Enquête mycologique, la Pézize recourbée, Peziza repanda
Publié le 20 Avril 2024
Identifier un champignon n’est pas chose aisée au premier abord et c’est pourtant une démarche essentielle pour éviter toute fâcheuse méprise qui peut devenir fatale si on consomme un champignon toxique ou mortel.
Scène du crime
Nous sommes le 31 mars 2024 à Dieding, en contrebas d’une prairie calcaire, sur ces copeaux de bois mélangés à de la terre argileuse, le long d’une voie de chemin de fer. Le sol est donc assez riche.
Arme du crime
Vu le milieu de pousse, c’est un décomposeur de la matière organique
Profil du suspect
Le champignon est en forme de coupe, de couleur brune jaunâtre. Il est grégaire (pousse en groupe)
La morphologie en coupe est classique dans le groupe des champignons ascomycètes. Ces champignons ne fabriquent pas leurs spores dans des basides mais dans des « sacs » qu’on appelle des asques. La forme en coupe est en mycologie une apothécie et elle caractérise notamment les pezizes. Il y en a de toutes les couleurs et tailles et les identifier nécessitent les compétences du service scientifique. De prime abord, il faut prêter attention à la couleur de la coupe, intérieur et extérieur, si le bord est crénelé, s’il présente un pied et enfin l’endroit où il pousse. On est ici sur de la matière organique type sol riche en matière organique.
L’examen par la police scientifique
Pour identifier plus précisément ce suspect, un examen microscopique est indispensable.
Le réactif utilisé est le Lugol pour tester une rection chimique entre l’iode du réactif et un sucre qui peut être présent dans un champignon. Cette caractéristique se traduit par une coloration bleue au microscope. Ici seul le haut des asques est bleu. Les spores sont elliptiques, sans gouttes à l’intérieur, de longueur inférieure à 18 micromètres et lisses.
Entre les asques se trouvent des cellules allongées et stériles, les paraphyses. L’étude de leur morphologie est importante. Elles sont ici filamenteuses et septées.
Paraphyses et asques. Microscopie x1000 de Pézize recourbée, Peziza repanda – Photo Gilles Weiskircher (Anab)
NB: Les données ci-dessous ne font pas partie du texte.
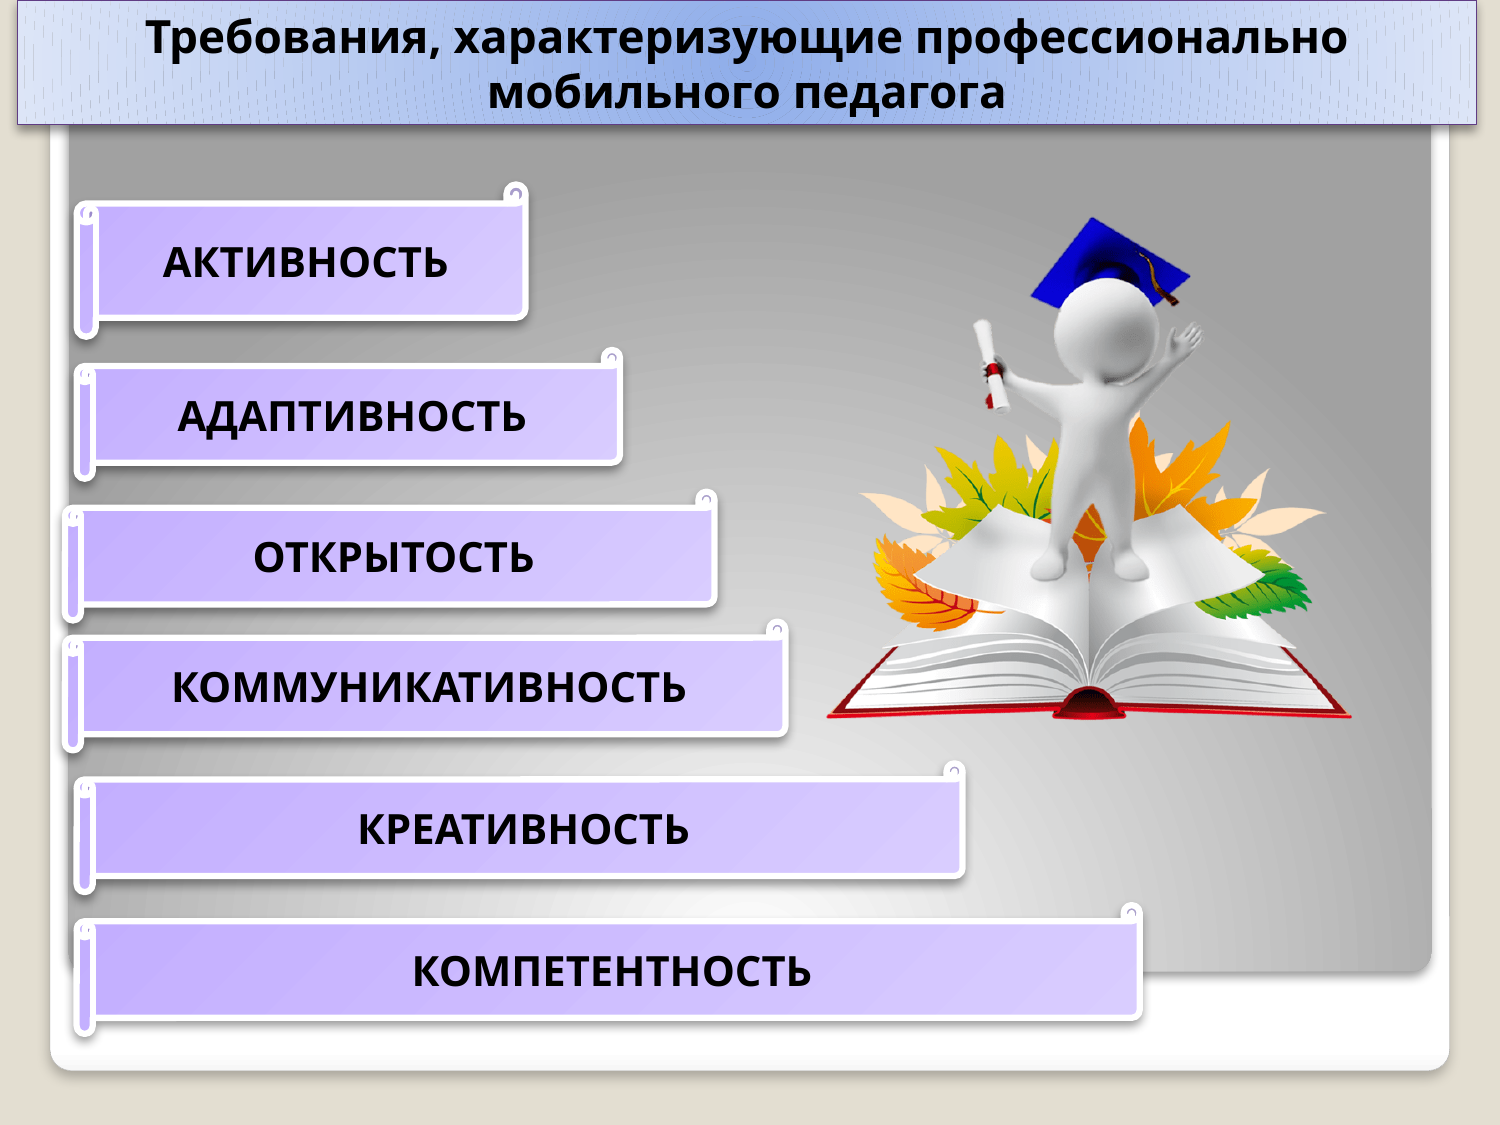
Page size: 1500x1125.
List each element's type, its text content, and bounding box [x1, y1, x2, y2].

Enfin, l’étude de la texture de l’apothécie (excipulum) est un élément important à observer. On observe, si on fait une coupe transversale, à chaque extrémité une couche de cellule globuleuse, la Textura globulosa, avec au milieu, un enchevêtrement de filaments de mycélium, la Textura intricata. Cette Textura fait environ 1/5 de la texture totale. Cet élément est important chez les pezizes, car ce qui sépare certaines espèces est la présence ou l’absence de cette Textura intricata ainsi que son épaisseur.
Excipulum à textura intricata. Microscopie x1000 de Pézize recourbée, Peziza repanda – Photo Gilles Weiskircher (Anab)
Avec tous ces critères et vu le milieu de pousse, on est en présence de la pézize recourbée, Peziza repanda.
Statut selon l’INPN : Classé en Préoccupation Mineure (LC) sur la Liste rouge des champignons menacés d’Alsace
Comestibilité : non comestible
La conclusion de l’enquêteur
Les pézizes sont un groupe très difficile, comprenant des espèces très proches et semblables comme cerea, vesiculosa, micropus. Ces espèces ont des écologies qui se recoupent et des caractères microscopiques très proches. Selon les mycologues, l’approche pour les identifier n’est pas identique. Les pézizes, ce n’est pas une mince affaire.
La pézize recourbée se plaît principalement au sol, sur déchets organiques, papiers.